My cousin
“There’s nothing fair about being taken into a hospital side-room on a beautiful sunny May afternoon, and being told by a consultant with tears in her eyes that your sweet little brother who has Down’s Syndrome has cancer. There’s nothing fair about realising he can’t have chemotherapy and has only months to live. There’s nothing fair about having to physically restrain him in his distress so he can have the dressing on his Hickman line changed.
“There’s nothing fair about visiting every weekend and having to leave each Sunday evening not knowing if you’ll ever see him alive again. There’s nothing fair about having to help your mum and dad hold him down and force him to take medication he didn’t understand the need for. But knowing it was steroids which might hold back the cancer and keep him well for one-more-month.
“There’s nothing fair about going on special days out, celebrating birthdays and Christmas, knowing it will probably be the last time you do it with him. There’s nothing fair about watching your brother get an infection and not be able to stop him shivering, then having to take him to hospital at Christmas time. There’s nothing fair about having to hold him down again so the nurse can put a cannula into his hand to give him medicine that might keep him going for one-more-week.
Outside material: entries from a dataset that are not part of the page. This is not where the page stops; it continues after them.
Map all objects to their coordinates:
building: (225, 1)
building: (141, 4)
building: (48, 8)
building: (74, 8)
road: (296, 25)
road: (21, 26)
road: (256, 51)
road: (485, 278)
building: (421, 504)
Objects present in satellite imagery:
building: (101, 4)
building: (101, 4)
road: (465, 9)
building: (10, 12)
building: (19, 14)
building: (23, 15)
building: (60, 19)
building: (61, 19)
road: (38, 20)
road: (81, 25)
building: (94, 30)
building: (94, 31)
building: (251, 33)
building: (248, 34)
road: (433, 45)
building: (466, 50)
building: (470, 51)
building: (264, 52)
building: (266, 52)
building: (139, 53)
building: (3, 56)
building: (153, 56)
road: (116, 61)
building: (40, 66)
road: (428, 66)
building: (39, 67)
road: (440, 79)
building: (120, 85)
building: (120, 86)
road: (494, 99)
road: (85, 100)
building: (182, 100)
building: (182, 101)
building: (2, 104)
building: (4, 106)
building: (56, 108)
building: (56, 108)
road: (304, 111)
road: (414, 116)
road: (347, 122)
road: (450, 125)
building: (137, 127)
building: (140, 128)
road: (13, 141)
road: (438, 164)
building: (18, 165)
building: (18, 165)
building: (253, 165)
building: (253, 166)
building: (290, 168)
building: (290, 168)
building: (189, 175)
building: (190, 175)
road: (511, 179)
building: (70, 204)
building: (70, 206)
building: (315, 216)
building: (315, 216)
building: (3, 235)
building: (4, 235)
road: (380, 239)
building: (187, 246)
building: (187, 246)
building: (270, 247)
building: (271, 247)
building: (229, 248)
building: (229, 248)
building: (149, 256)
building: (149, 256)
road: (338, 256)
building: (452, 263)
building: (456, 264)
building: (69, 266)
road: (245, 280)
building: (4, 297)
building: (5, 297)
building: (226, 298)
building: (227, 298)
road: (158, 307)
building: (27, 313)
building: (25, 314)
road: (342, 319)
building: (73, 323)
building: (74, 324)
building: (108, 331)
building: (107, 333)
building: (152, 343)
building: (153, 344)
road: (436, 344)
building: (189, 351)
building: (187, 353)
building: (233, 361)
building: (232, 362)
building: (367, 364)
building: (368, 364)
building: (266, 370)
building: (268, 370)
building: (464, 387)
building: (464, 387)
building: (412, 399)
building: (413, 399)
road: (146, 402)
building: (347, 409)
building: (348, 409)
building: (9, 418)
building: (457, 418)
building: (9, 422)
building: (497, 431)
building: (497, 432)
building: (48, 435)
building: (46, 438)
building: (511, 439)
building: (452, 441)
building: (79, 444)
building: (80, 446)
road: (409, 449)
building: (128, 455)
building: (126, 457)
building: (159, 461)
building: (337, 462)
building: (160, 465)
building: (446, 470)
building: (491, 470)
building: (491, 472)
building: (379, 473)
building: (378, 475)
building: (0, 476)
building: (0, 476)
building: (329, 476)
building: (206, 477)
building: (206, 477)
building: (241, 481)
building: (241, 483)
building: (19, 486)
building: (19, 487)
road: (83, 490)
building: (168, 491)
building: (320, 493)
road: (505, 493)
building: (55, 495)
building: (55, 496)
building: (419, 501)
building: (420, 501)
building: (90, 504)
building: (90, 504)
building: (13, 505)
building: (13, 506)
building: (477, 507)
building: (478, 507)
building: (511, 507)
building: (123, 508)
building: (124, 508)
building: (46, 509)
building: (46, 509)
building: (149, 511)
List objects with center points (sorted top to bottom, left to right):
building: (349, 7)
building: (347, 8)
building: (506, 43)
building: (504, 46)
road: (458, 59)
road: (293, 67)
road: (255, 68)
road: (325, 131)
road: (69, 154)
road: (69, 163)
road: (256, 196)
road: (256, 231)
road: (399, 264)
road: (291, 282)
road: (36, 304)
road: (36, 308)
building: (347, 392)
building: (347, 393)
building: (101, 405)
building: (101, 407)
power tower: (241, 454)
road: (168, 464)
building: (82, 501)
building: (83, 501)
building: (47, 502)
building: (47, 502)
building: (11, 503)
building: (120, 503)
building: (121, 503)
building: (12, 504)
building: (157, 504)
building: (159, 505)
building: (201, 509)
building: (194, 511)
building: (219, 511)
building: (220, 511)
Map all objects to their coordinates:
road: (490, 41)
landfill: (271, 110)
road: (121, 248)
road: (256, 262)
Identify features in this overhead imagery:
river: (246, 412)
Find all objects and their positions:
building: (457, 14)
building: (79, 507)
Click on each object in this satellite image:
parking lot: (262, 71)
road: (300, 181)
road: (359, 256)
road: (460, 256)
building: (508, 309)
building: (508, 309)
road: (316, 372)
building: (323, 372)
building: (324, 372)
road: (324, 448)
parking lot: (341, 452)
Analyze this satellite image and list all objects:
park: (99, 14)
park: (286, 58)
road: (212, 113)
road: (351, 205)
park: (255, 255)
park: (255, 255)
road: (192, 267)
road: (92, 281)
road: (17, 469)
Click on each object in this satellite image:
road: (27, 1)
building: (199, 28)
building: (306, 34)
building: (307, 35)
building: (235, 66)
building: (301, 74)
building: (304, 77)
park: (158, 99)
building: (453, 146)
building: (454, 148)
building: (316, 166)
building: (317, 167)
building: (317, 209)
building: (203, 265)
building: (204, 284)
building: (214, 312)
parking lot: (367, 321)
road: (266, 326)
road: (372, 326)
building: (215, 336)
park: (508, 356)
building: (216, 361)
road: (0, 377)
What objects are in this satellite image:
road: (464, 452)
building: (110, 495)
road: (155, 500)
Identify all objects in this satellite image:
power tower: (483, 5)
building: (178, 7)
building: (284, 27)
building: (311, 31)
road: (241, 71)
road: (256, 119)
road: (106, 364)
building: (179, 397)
“There’s nothing fair about watching your strong and independent brother lose the ability to walk and dress himself. There’s nothing fair about waking up in the middle of the night to change the sheets on your brother’s bed because he’s sweating from another infection. There’s nothing fair about getting a call from your mum, telling you to come home that evening because your brother might not make one-more-day.
“There’s nothing fair about watching your parents lose their adopted son, even though they did it with dignity and grace I never knew possible. There’s nothing fair about watching your brother hardly able to breathe and kissing him for what you didn’t know was going to be the last time.
“There’s nothing fair about sitting, holding your dead brother’s hand only twenty minutes after that kiss, having literally watched him die. There’s nothing fair about having to decide with your parents what coffin he should have and where he should be buried. There’s nothing fair about having to follow that coffin to the cemetery, seeing it lowered into the ground and throwing a handful of soil into the grave.
“There’s nothing fair about going to the cemetery on his birthday a few months later, to leave a present on his grave instead of watching him open it. There’s nothing fair about receiving an email on a normal day at work, with a PDF file attached showing a picture of your brother’s gravestone.
So, actually, there’s nothing ‘fair’ about someone dying and, trust me, the above isn’t the half of it.
“How about instead of brushing it off as if it’s not a big deal, to watch someone you love so much die in front of you, you actually just acknowledge how rubbish this whole thing is. That my family and I have endured what no-one should ever have to endure. That my little brother fought an awful disease hard but lost the fight. That my parents buried their little boy when no parent should ever have to bury their child. That this is all desperately sad and we’re never going to get over it. And that even though we know he’s gone to heaven, we’re the ones left behind and are going to be recovering from the events of the months leading up to his death for years.
“Let’s not pretend that death from a terminal disease isn’t sad and that there’s ‘to be fairs’ and ‘at leasts’ to be said about it. I might put a positive spin on it on a good day, and talk about the fun months we had, the great memories we made and the lessons we all learned. But the reality is actually that we shouldn’t have even had to make those memories in that way in the first place, and at the moment I wish I’d never had to learn those lessons. Because if we hadn’t had to make those memories or learn those lessons, it would mean that my brother would still be here at the centre of our family. And that the coffin and gravestone would still be comfortably hypothetical, for a time in the future when death was more expected.”